IMF and the World bank always pretended that financial collapses of third world countries, one after another was solely the result of their domestic protectionist policies and offered a standard prescription of Devaluation to every one of them that eventually led them to repeated crises. Now IMF has admitted the inappropriateness of its diagnosis and prescription.

I therefore believe that our mind should first be freed from bias in favour of or against any ‘ism’. In a changing world nothing is permanent.
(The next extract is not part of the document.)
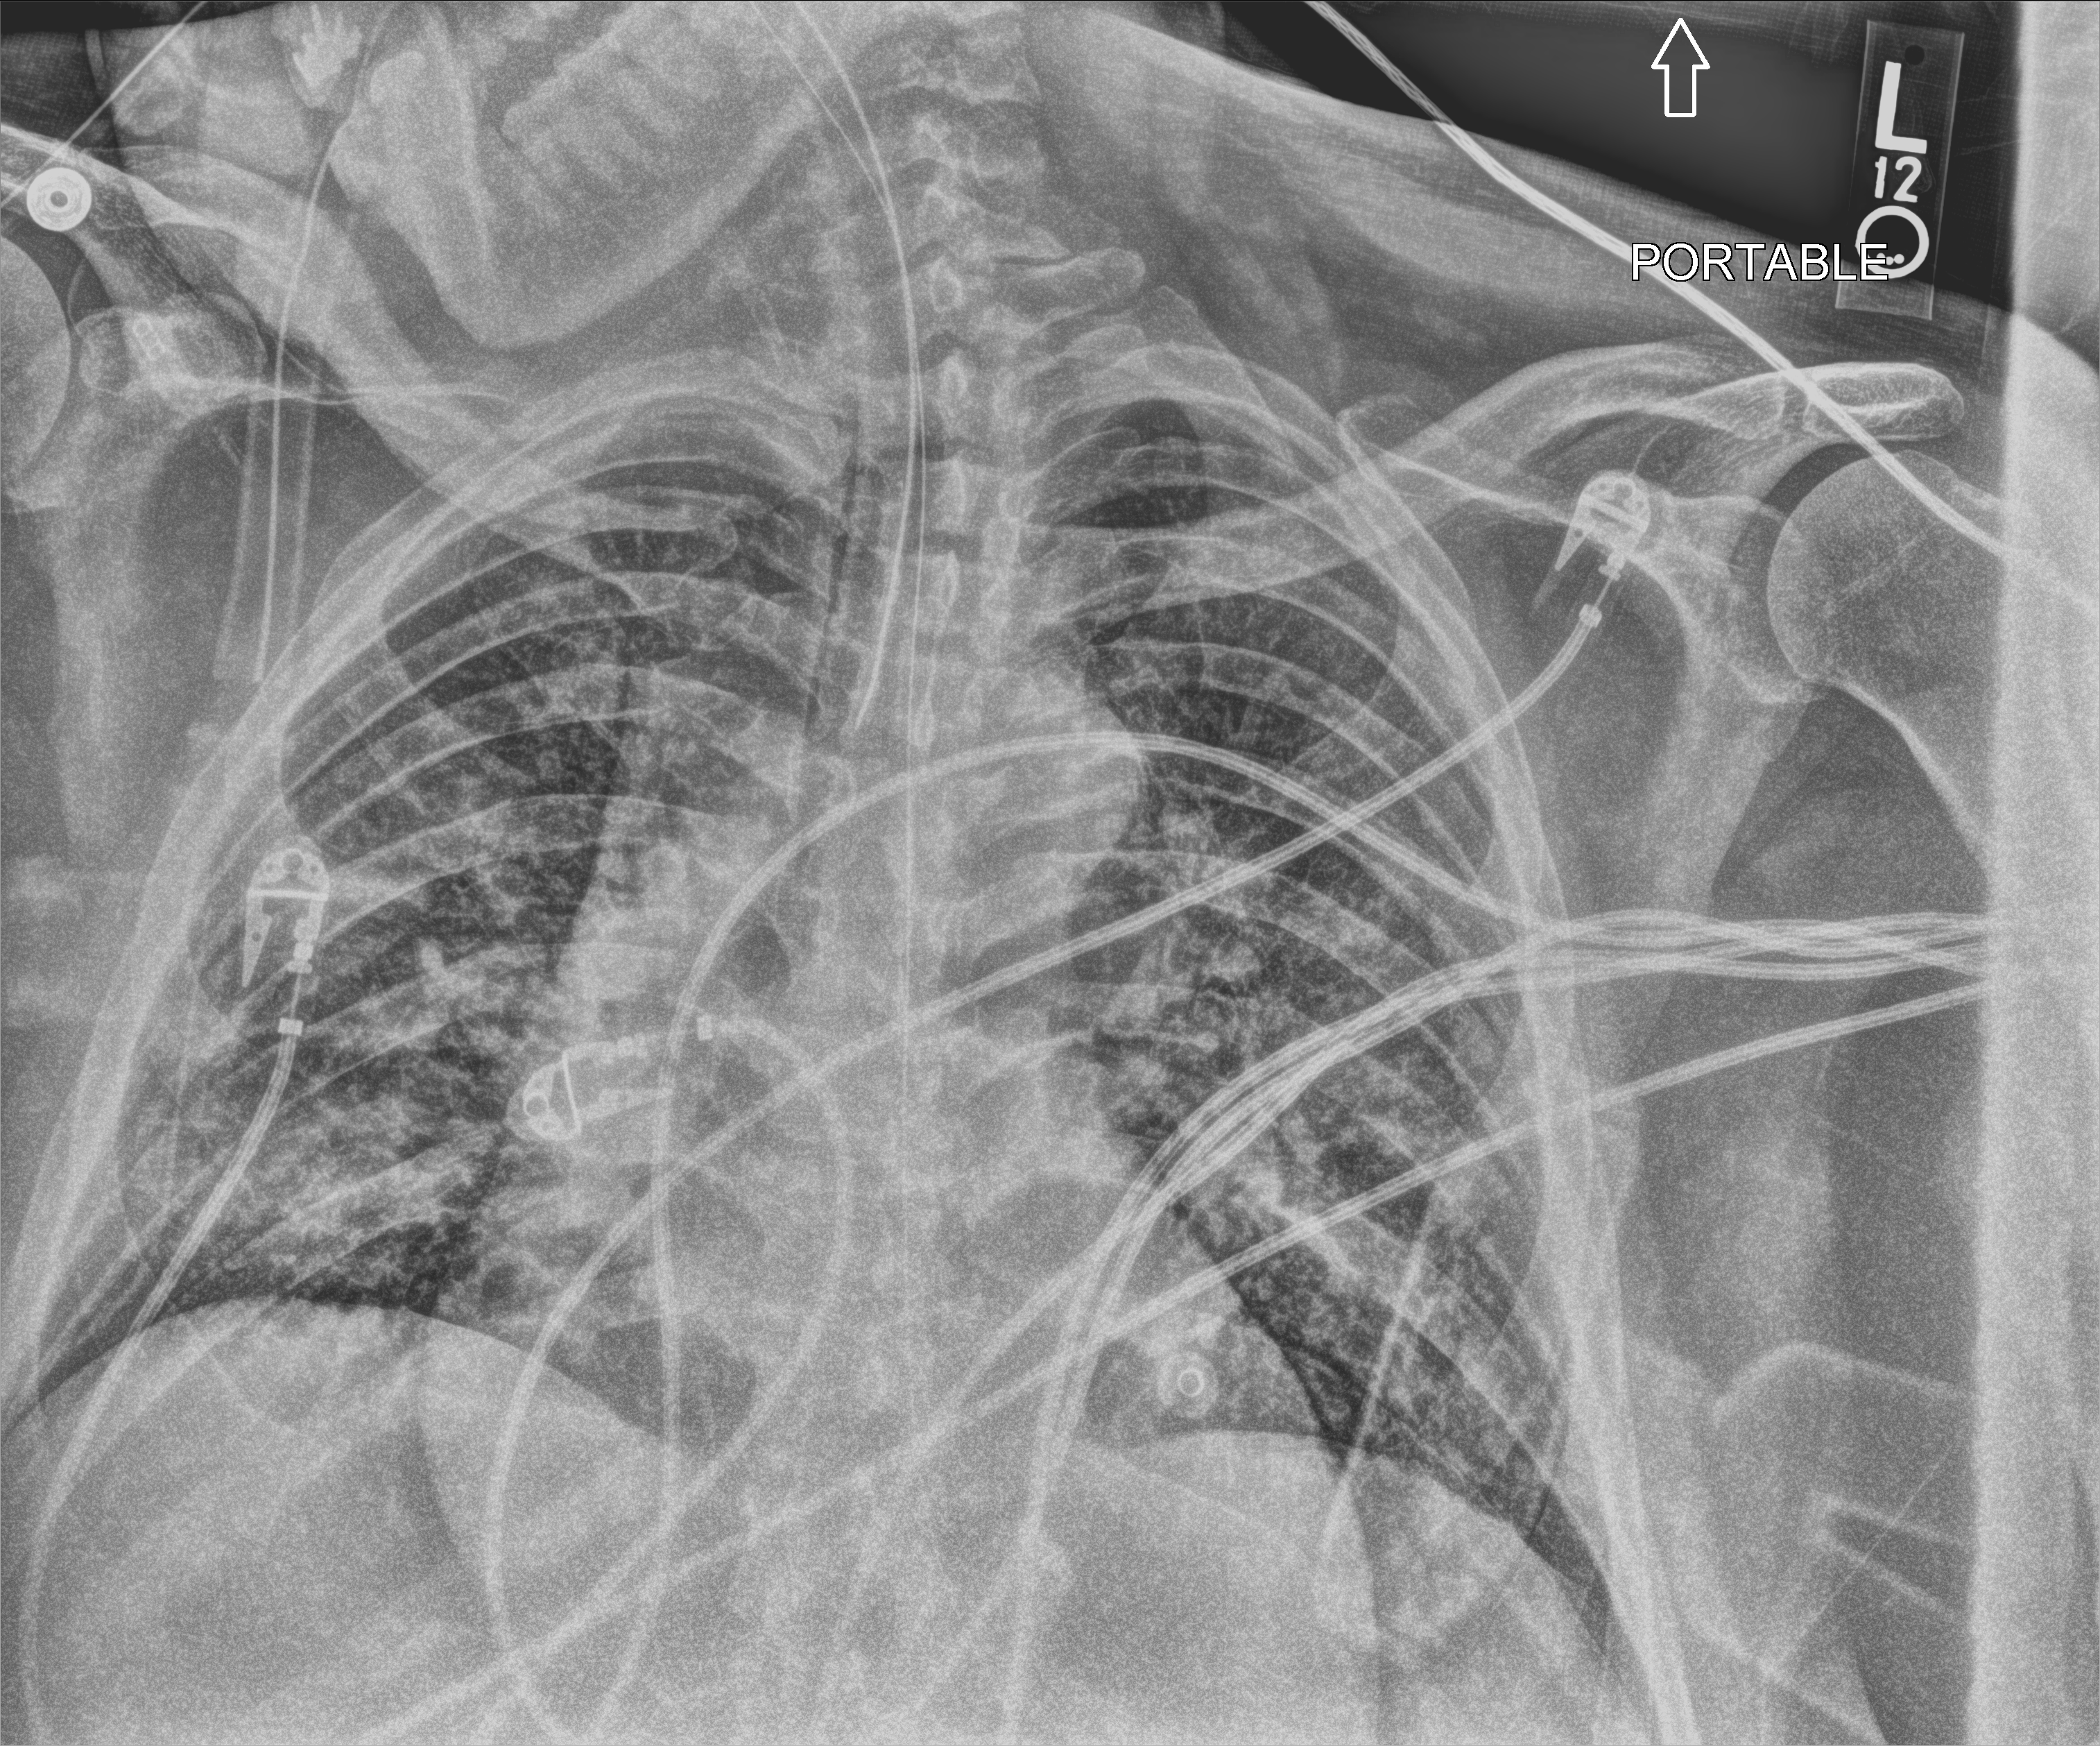
Chest X-ray (portable), anteroposterior (AP) projection. Male patient hospitalised with COVID-19, age 60–74 years.
Admission-level facts for this patient (not findings on this image; timing relative to this image not recorded): mechanically ventilated during this hospital stay: yes; other chronic lung disease (admission record): no; admitted to intensive care during this hospital stay: yes.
The present version of free trade as defined by WTO is by no means the last word on the subject of globalization. The original concept was mooted when capital was immovable. That has now undergone a huge transformation and the flight of capital in search of the least cost advantage is tending to cause instability. Secondly the fundamental flaw with the WTO model is that it does not address the free movement of the most important resource, namely human resource. This knocks down the claim of level playing ground. Thirdly while it compels low tariff barriers and opening up of opportunities for international competition in every sector, taking away the only means available to economically weaker countries to protect their turf, it has strengthened the power of developed countries to practise Protectionism by raising non-tariff barriers that automatically demolishes the level playing ground concept.

Now of course the biter is bit and the only tragedy is that the whole world has got trapped, with every one groping in the dark for the invisible door, not even sure if it exists, although all economic-political astrologers are assuring us daily that we are only in a tunnel that has light at the other end. In this scenario, several solutions are bound to be considered.

India had gone slow in adopting a policy of total currency convertibility thanks to the political compulsions of the coalition government, and many feel that this has providentially saved us from a greater impact of the international financial crisis.

In the current critical situation it is only natural that at least temporarily we revert to our primeval instinct for survival by ‘protecting’ ourselves till the crisis ends. This solution is a way out until WTO brings in free migration of human resource and does away with other protectionist non-tariff barriers.

I do apologise for this long reply. I felt I owe an explanation for my ‘protectionist views’, since many commentators have expressed their reservations on this issue.”